A verbatim copy of the data is wanted, minus any picture in it.

##### Data extract #####

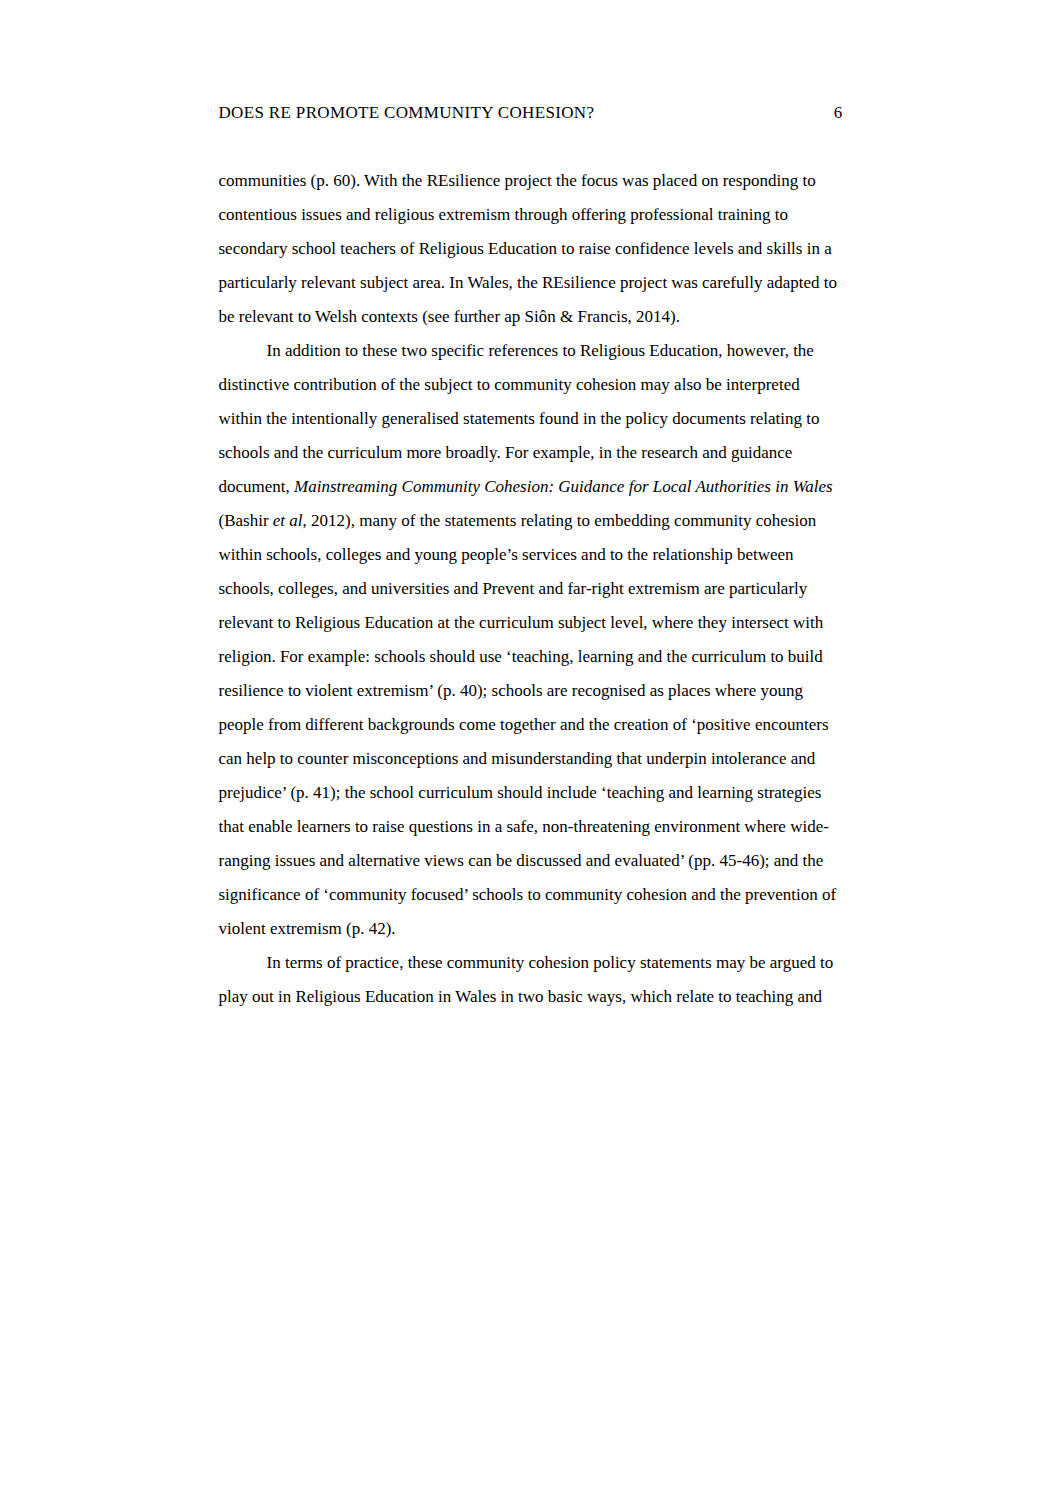Does RE promote community cohesion? 6
communities (p. 60). With the REsilience project the focus was placed on responding to contentious issues and religious extremism through offering professional training to secondary school teachers of Religious Education to raise confidence levels and skills in a particularly relevant subject area. In Wales, the REsilience project was carefully adapted to be relevant to Welsh contexts (see further ap Siôn & Francis, 2014).
In addition to these two specific references to Religious Education, however, the distinctive contribution of the subject to community cohesion may also be interpreted within the intentionally generalised statements found in the policy documents relating to schools and the curriculum more broadly. For example, in the research and guidance document, Mainstreaming Community Cohesion: Guidance for Local Authorities in Wales (Bashir et al, 2012), many of the statements relating to embedding community cohesion within schools, colleges and young people’s services and to the relationship between schools, colleges, and universities and Prevent and far-right extremism are particularly relevant to Religious Education at the curriculum subject level, where they intersect with religion. For example: schools should use ‘teaching, learning and the curriculum to build resilience to violent extremism’ (p. 40); schools are recognised as places where young people from different backgrounds come together and the creation of ‘positive encounters can help to counter misconceptions and misunderstanding that underpin intolerance and prejudice’ (p. 41); the school curriculum should include ‘teaching and learning strategies that enable learners to raise questions in a safe, non-threatening environment where wide-ranging issues and alternative views can be discussed and evaluated’ (pp. 45-46); and the significance of ‘community focused’ schools to community cohesion and the prevention of violent extremism (p. 42).
In terms of practice, these community cohesion policy statements may be argued to play out in Religious Education in Wales in two basic ways, which relate to teaching and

#####

• _Written answer_:
Does RE promote community cohesion? 6
communities (p. 60). With the REsilience project the focus was placed on responding to contentious issues and religious extremism through offering professional training to secondary school teachers of Religious Education to raise confidence levels and skills in a particularly relevant subject area. In Wales, the REsilience project was carefully adapted to be relevant to Welsh contexts (see further ap Siôn & Francis, 2014).
In addition to these two specific references to Religious Education, however, the distinctive contribution of the subject to community cohesion may also be interpreted within the intentionally generalised statements found in the policy documents relating to schools and the curriculum more broadly. For example, in the research and guidance document, Mainstreaming Community Cohesion: Guidance for Local Authorities in Wales (Bashir et al, 2012), many of the statements relating to embedding community cohesion within schools, colleges and young people’s services and to the relationship between schools, colleges, and universities and Prevent and far-right extremism are particularly relevant to Religious Education at the curriculum subject level, where they intersect with religion. For example: schools should use ‘teaching, learning and the curriculum to build resilience to violent extremism’ (p. 40); schools are recognised as places where young people from different backgrounds come together and the creation of ‘positive encounters can help to counter misconceptions and misunderstanding that underpin intolerance and prejudice’ (p. 41); the school curriculum should include ‘teaching and learning strategies that enable learners to raise questions in a safe, non-threatening environment where wide-ranging issues and alternative views can be discussed and evaluated’ (pp. 45-46); and the significance of ‘community focused’ schools to community cohesion and the prevention of violent extremism (p. 42).
In terms of practice, these community cohesion policy statements may be argued to play out in Religious Education in Wales in two basic ways, which relate to teaching and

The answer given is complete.